Kratt glanced at his watch and gave her a dubious look. “If you say so. You doing okay, Clarke?”
“I’m fine. Back soon.” She forced a smile and a wave, then headed out to her car.
The best way to find out about anything was to start at the beginning.
So she’d look into the beginning of Donovan North.
Chapter Twenty-Five
Marco
I’d ended up driving around for hours last night, the way I used to in the city when I had a lot on my mind. Only this time I’d damn near gotten myself lost in the sticks. I wandered back into the hotel around four in the morning, earning an odd look and a careful greeting from Bethy on my way to the stairs, as if she was worried I wouldn’t get enough sleep.

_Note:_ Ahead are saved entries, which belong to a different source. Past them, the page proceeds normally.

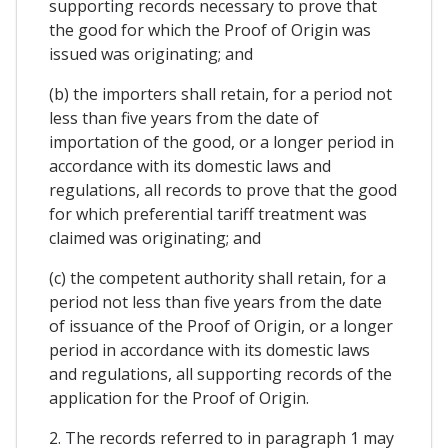
supporting records necessary to prove that
the good for which the Proof of Origin was
issued was originating; and
(b) the importers shall retain, for a period not
less than five years from the date of
importation of the good, or a longer period in
accordance with its domestic laws and
regulations, all records to prove that the good
for which preferential tariff treatment was
claimed was originating; and
(c) the competent authority shall retain, for a
period not less than five years from the date
of issuance of the Proof of Origin, or a longer
period in accordance with its domestic laws
and regulations, all supporting records of the
application for the Proof of Origin.
2. The records referred to in paragraph 1 may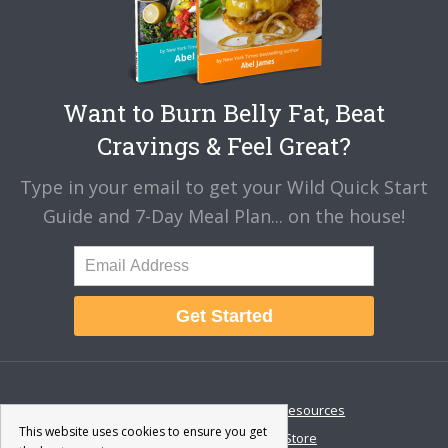
Want to Burn Belly Fat, Beat
Cravings & Feel Great?
Type in your email to get your Wild Quick Start
Guide and 7-Day Meal Plan... on the house!
Get Started
About
Disclaimer
Resources
This website uses cookies to ensure you get
Contact & Support
Store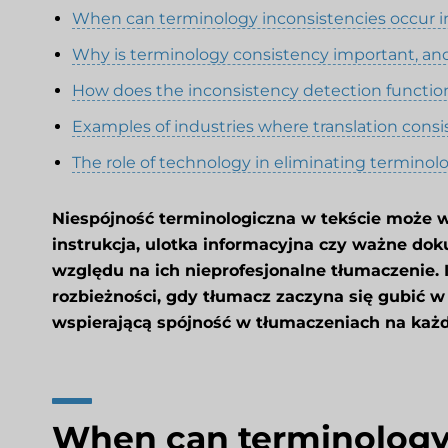
When can terminology inconsistencies occur in
Why is terminology consistency important, an
How does the inconsistency detection functio
Examples of industries where translation consis
The role of technology in eliminating terminol
Niespójność terminologiczna w tekście może w
instrukcja, ulotka informacyjna czy ważne dok
względu na ich nieprofesjonalne tłumaczenie. 
rozbieżności, gdy tłumacz zaczyna się gubić w
wspierającą spójność w tłumaczeniach na każ
When can terminology 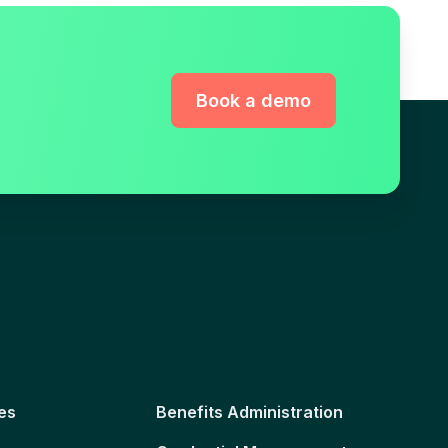
Book a demo
es
Benefits Administration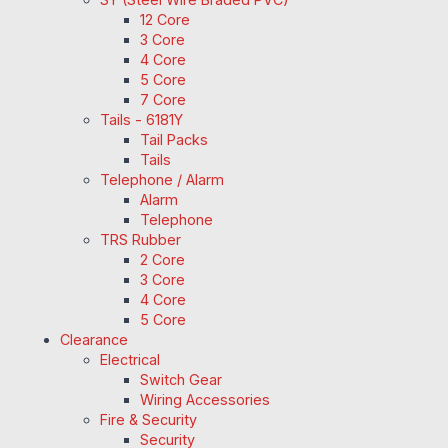
12 Core
3 Core
4 Core
5 Core
7 Core
Tails - 6181Y
Tail Packs
Tails
Telephone / Alarm
Alarm
Telephone
TRS Rubber
2 Core
3 Core
4 Core
5 Core
Clearance
Electrical
Switch Gear
Wiring Accessories
Fire & Security
Security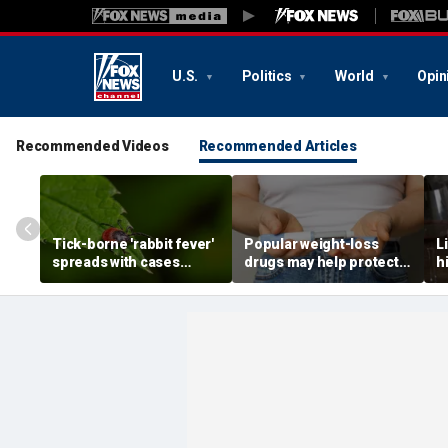
U.S.
Politics
World
Opin
Recommended Videos
Recommended Articles
Tick-borne 'rabbit fever'
Popular weight-loss
L
spreads with cases
drugs may help protect
h
reported near major
against a deadly disease,
d
metro area
doctor says
r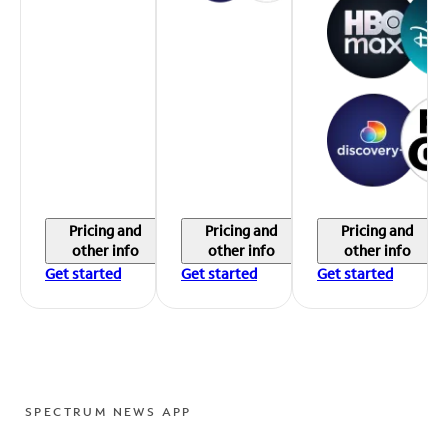
Pricing and
Pricing and
Pricing and
other info
other info
other info
Get started
Get started
Get started
SPECTRUM NEWS APP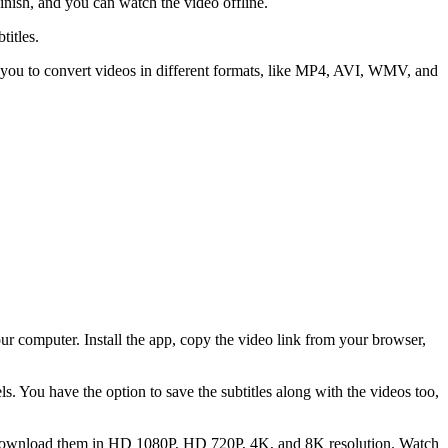
nish, and you can watch the video offline.
titles.
 you to convert videos in different formats, like MP4, AVI, WMV, and
 computer. Install the app, copy the video link from your browser,
. You have the option to save the subtitles along with the videos too,
o download them in HD 1080P, HD 720P, 4K, and 8K resolution. Watch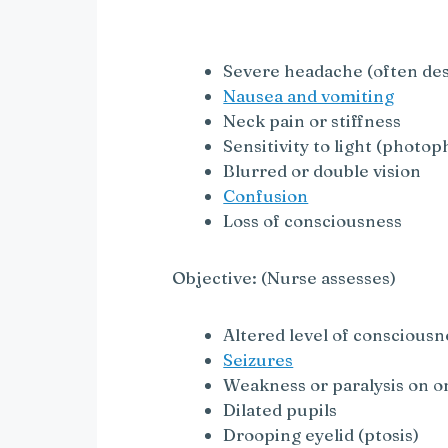
y
V
Severe headache (often des
Nausea and vomiting
i
Neck pain or stiffness
Sensitivity to light (photop
Blurred or double vision
d
Confusion
Loss of consciousness
e
Objective: (Nurse assesses)
o
Altered level of consciousn
Seizures
Weakness or paralysis on on
Dilated pupils
Drooping eyelid (ptosis)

I figured she was right and I’d end up dragging through the day, but after a long nap and a shower, I still felt refreshed. Not a bad feeling, after what’d seemed like weeks of sleeping in snatches between the endless parade of nasty surprises.
Today, I had it together. I was ready to roll with the punches.
By now the girl at the Dunkin drive-thru knew me enough to smile and make small talk about the weather when I pulled up to the window. I got my coffee and kept going to the station, thankful for the absence of rusty green trucks that might try to put more dents in my Jeep. So far, so good.
Then I slowed to turn into the parking lot and had to slam on my brakes as a squad car flew out in front of me, lights flashing and siren screaming while it accelerated past, headed north.